Na padaria há uma nova empregada. É ruiva, jovem; demasia agitada, talvez. Pedi-lhe quatro bolinhas. A padaria é um estabelecimento versátil, vende e fabrica pão, pela ordem inversa, já agora, mas também é café, café-pastelaria, às vezes mercearia. Por lá cirandam velhos, caixeiras das lojas à volta a comer sopas e folhadinhos de salsicha e uma televisão ligada. É sobre esta que quero falar. Estou quase lá.
A padaria está quase vazia. A empregada mais antiga anda por ali a arrumar a loiça, quarenta e poucos, magra, magra, magra. A padaria está quase a fechar. Oiço-lhe a voz, enquanto a nova me avia as bolinhas: gosto muito desta música. A nova acrescenta logo que também, também ela gosta. Quanto a mim não oiço música nenhuma e elas não se atrevem a cantar.
Não ouvia, nem via. O écran era todo chuva. A mais velha empoleirou-se numa banco de madeira, deu uma pancadinha no aparelho mas a chuva não passou. Encolheu os ombros e não desanimou, aumentou o volume.

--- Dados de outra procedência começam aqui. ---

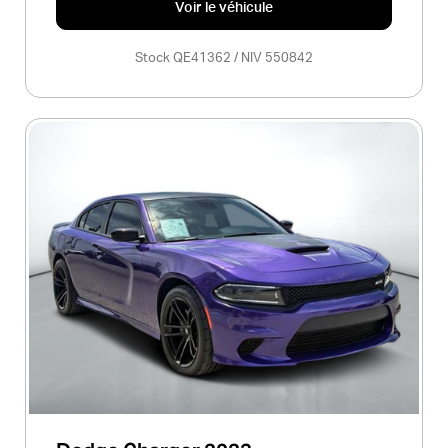
Voir le véhicule
Stock QE41362 / NIV 550842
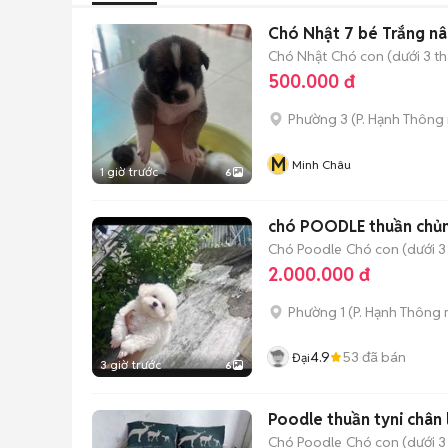
Chó Nhật 7 bé Trắng nâ
Chó Nhật
Chó con (dưới 3 th
500.000 đ
Phường 3
(
P. Hạnh Thông
M
Minh Châu
1 giờ trước
6
chó POODLE thuần chủn
Chó Poodle
Chó con (dưới 3
2.000.000 đ
Phường 1
(
P. Hạnh Thông
4.9
53
đã bán
Đại
3 giờ trước
6
Poodle thuần tyni chân
Chó Poodle
Chó con (dưới 3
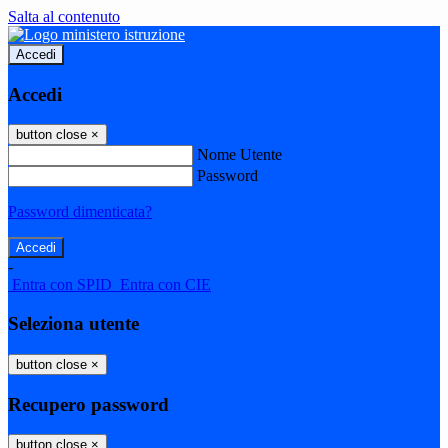
Salta al contenuto
Accedi
Accedi
button close
×
Nome Utente
Password
Password dimenticata?
-
Entra con SPID
Entra con CIE
Seleziona utente
button close
×
Recupero password
button close
×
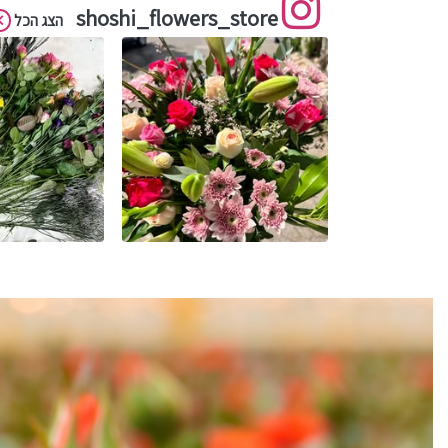
shoshi_flowers_store
הצג הכל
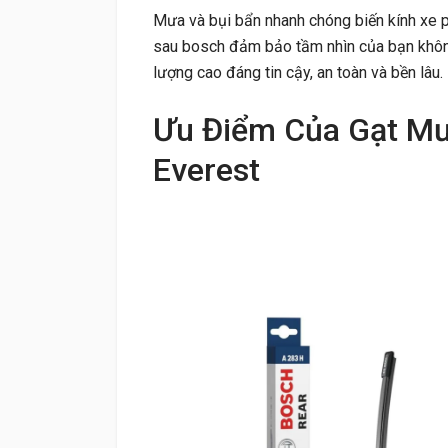
Mưa và bụi bẩn nhanh chóng biến kính xe p
sau bosch đảm bảo tầm nhìn của bạn không
lượng cao đáng tin cậy, an toàn và bền lâu.
Ưu Điểm Của Gạt Mư
Everest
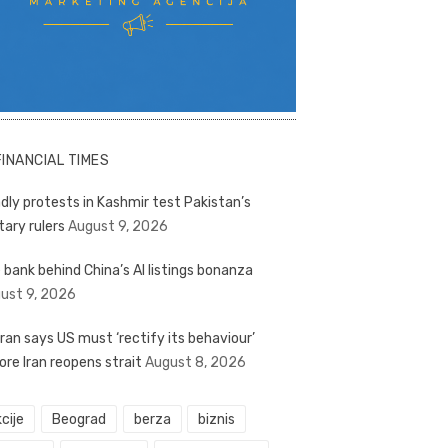
FINANCIAL TIMES
dly protests in Kashmir test Pakistan’s
tary rulers
August 9, 2026
 bank behind China’s AI listings bonanza
ust 9, 2026
ran says US must ‘rectify its behaviour’
ore Iran reopens strait
August 8, 2026
cije
Beograd
berza
biznis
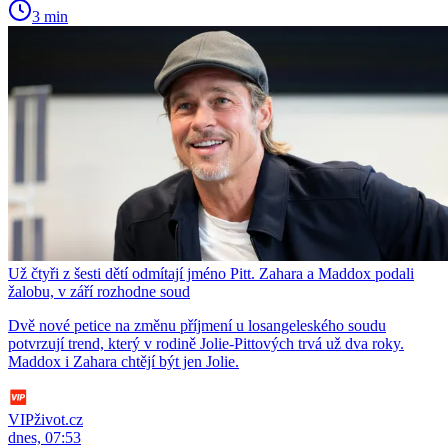
3 min
Už čtyři z šesti dětí odmítají jméno Pitt. Zahara a Maddox podali
žalobu, v září rozhodne soud
Dvě nové petice na změnu příjmení u losangeleského soudu
potvrzují trend, který v rodině Jolie-Pittových trvá už dva roky.
Maddox i Zahara chtějí být jen Jolie.
VIPživot.cz
dnes, 07:53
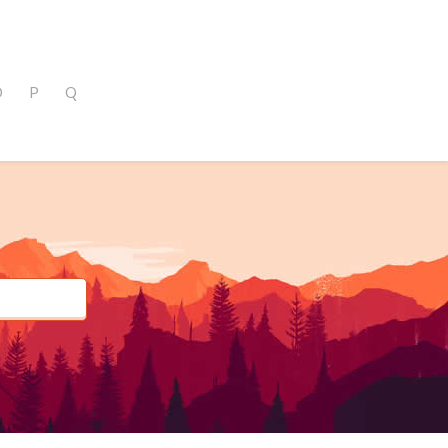
O
P
Q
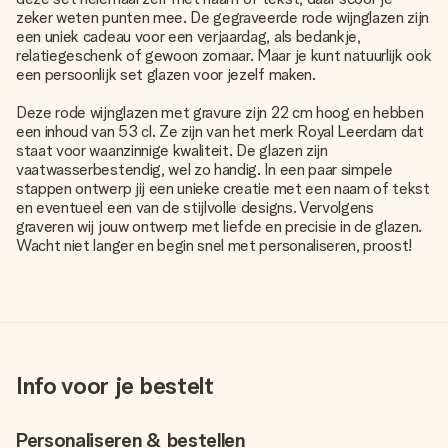
zeker weten punten mee. De gegraveerde rode wijnglazen zijn
een uniek cadeau voor een verjaardag, als bedankje,
relatiegeschenk of gewoon zomaar. Maar je kunt natuurlijk ook
een persoonlijk set glazen voor jezelf maken.
Deze rode wijnglazen met gravure zijn 22 cm hoog en hebben
een inhoud van 53 cl. Ze zijn van het merk Royal Leerdam dat
staat voor waanzinnige kwaliteit. De glazen zijn
vaatwasserbestendig, wel zo handig. In een paar simpele
stappen ontwerp jij een unieke creatie met een naam of tekst
en eventueel een van de stijlvolle designs. Vervolgens
graveren wij jouw ontwerp met liefde en precisie in de glazen.
Wacht niet langer en begin snel met personaliseren, proost!
Info voor je bestelt
Personaliseren & bestellen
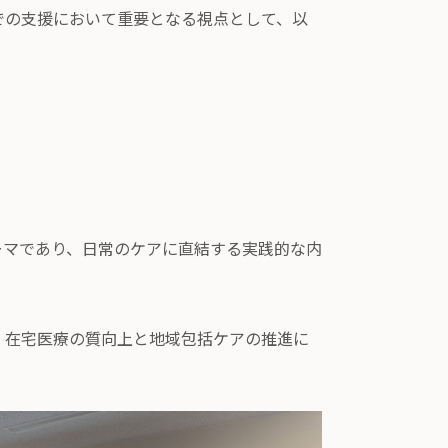
での支援において重要となる視点として、以
ーマであり、日常のケアに直結する実践的な内
、在宅医療の質向上と地域包括ケアの推進に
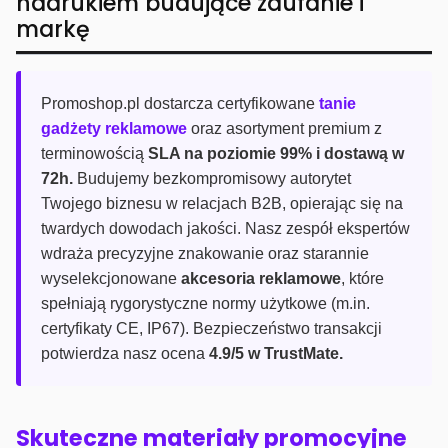
nadrukiem budujące zaufanie i
markę
Promoshop.pl dostarcza certyfikowane
tanie
gadżety reklamowe
oraz asortyment premium z
terminowością
SLA na poziomie 99% i dostawą w
72h.
Budujemy bezkompromisowy autorytet
Twojego biznesu w relacjach B2B, opierając się na
twardych dowodach jakości. Nasz zespół ekspertów
wdraża precyzyjne znakowanie oraz starannie
wyselekcjonowane
akcesoria reklamowe
, które
spełniają rygorystyczne normy użytkowe (m.in.
certyfikaty CE, IP67). Bezpieczeństwo transakcji
potwierdza nasz ocena
4.9/5 w TrustMate.
Skuteczne materiały promocyjne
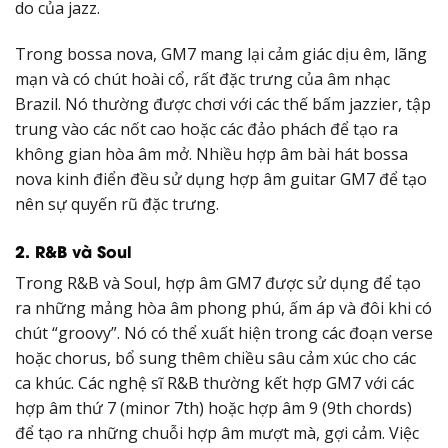
do của jazz.
Trong bossa nova, GM7 mang lại cảm giác dịu êm, lãng
mạn và có chút hoài cổ, rất đặc trưng của âm nhạc
Brazil. Nó thường được chơi với các thế bấm jazzier, tập
trung vào các nốt cao hoặc các đảo phách để tạo ra
không gian hòa âm mở. Nhiều hợp âm bài hát bossa
nova kinh điển đều sử dụng hợp âm guitar GM7 để tạo
nên sự quyến rũ đặc trưng.
2. R&B và Soul
Trong R&B và Soul, hợp âm GM7 được sử dụng để tạo
ra những mảng hòa âm phong phú, ấm áp và đôi khi có
chút “groovy”. Nó có thể xuất hiện trong các đoạn verse
hoặc chorus, bổ sung thêm chiều sâu cảm xúc cho các
ca khúc. Các nghệ sĩ R&B thường kết hợp GM7 với các
hợp âm thứ 7 (minor 7th) hoặc hợp âm 9 (9th chords)
để tạo ra những chuỗi hợp âm mượt mà, gợi cảm. Việc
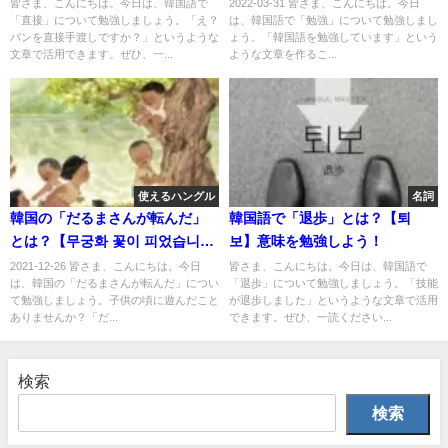
皆さま、こんにちは。今日は、韓国語で
2022-03-31 皆さま、こんにちは。今日
「直接」について勉強しましょう。「え？
は、韓国語で「勉強」について勉強しまし
パンを直接手渡しですか？」というような
ょう。「韓国語を勉強しています」という
文章で活用できます。ぜひ、一...
ような文章を作るこ...
使えるハングル
名詞
韓国の「だるまさんが転んだ」
韓国語で「退歩」とは？【퇴
とは？【무궁화 꽃이 피었습니
보】意味を勉強しよう！
다】
2021-12-26 皆さま、こんにちは。今日
皆さま、こんにちは。今日は、韓国語で
は、韓国の「だるまさんが転んだ」につい
「退歩」について勉強しましょう。「技能
て勉強しましょう。子供の頃に遊んだこと
が退歩しました」というような文章で活用
ありませんか？「だ...
できます。ぜひ、一読ください...
検索
検索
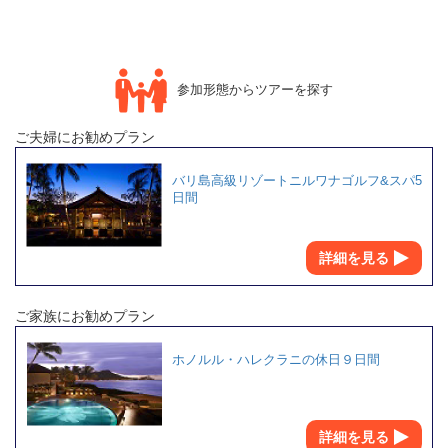
参加形態からツアーを探す
ご夫婦にお勧めプラン
バリ島高級リゾートニルワナゴルフ&スパ5
日間
詳細を見る
ご家族にお勧めプラン
ホノルル・ハレクラニの休日９日間
詳細を見る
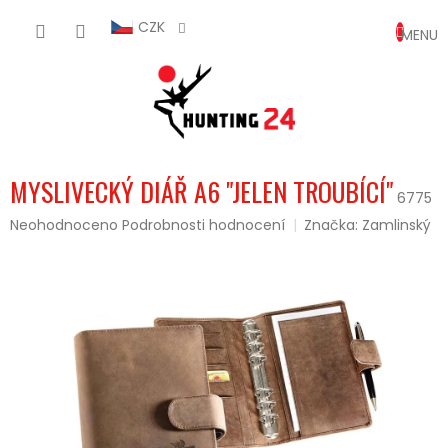
Přejít
NÁKUP
na
CZK
obsah
KOŠÍK
MYSLIVECKÝ DIÁŘ A6 "JELEN TROUBÍCÍ"
6775
Průměrné
Neohodnoceno
Podrobnosti hodnocení
Značka:
Zamlinský
hodnocení
produktu
je
0,0
z
5
hvězdiček.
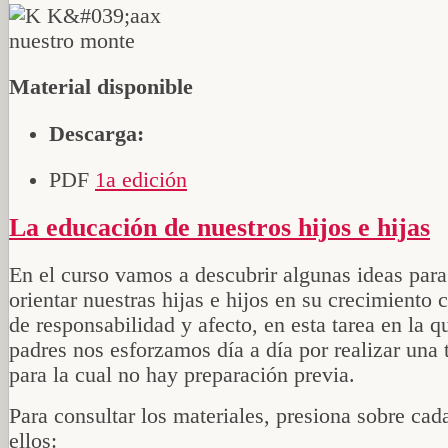
Material disponible
Descarga:
PDF
1a edición
La educación de nuestros hijos e hijas
En el curso vamos a descubrir algunas ideas para
orientar nuestras hijas e hijos en su crecimiento 
de responsabilidad y afecto, en esta tarea en la 
padres nos esforzamos día a día por realizar una 
para la cual no hay preparación previa.
Para consultar los materiales, presiona sobre cad
ellos:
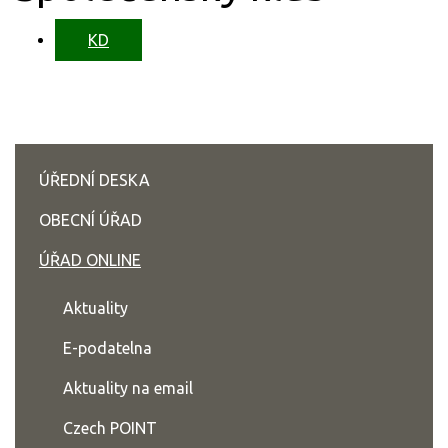
KD
ÚŘEDNÍ DESKA
OBECNÍ ÚŘAD
ÚŘAD ONLINE
Aktuality
E-podatelna
Aktuality na email
Czech POINT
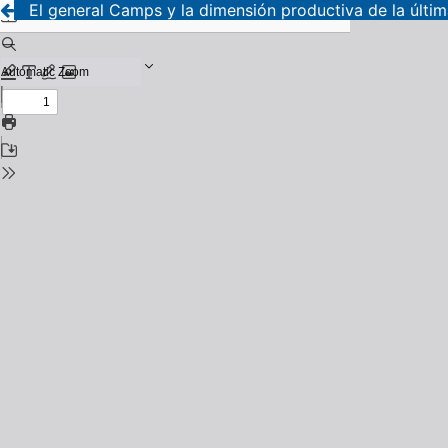
El general Camps y la dimensión productiva de la últi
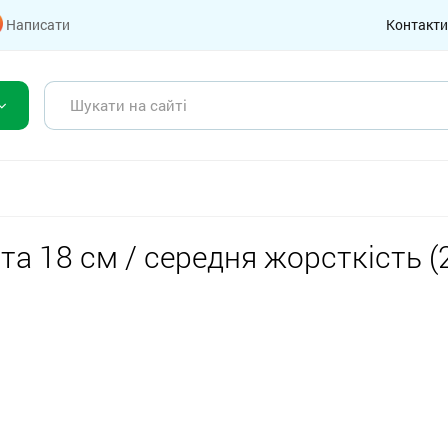
Написати
Контакти
ота 18 см / середня жорсткість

Ficámos as três a ouvir " Come As You Are". Foi um belo momento de nostalgia, por 68 ou 69 cêntimos que foi quanto eu paguei, informo pelo prazer da minúcia. Naquele momento a padaria estava quase a fechar mas continua a trabalhar na minha cabeça, agora que passou a ser a padaria dos Nirvana.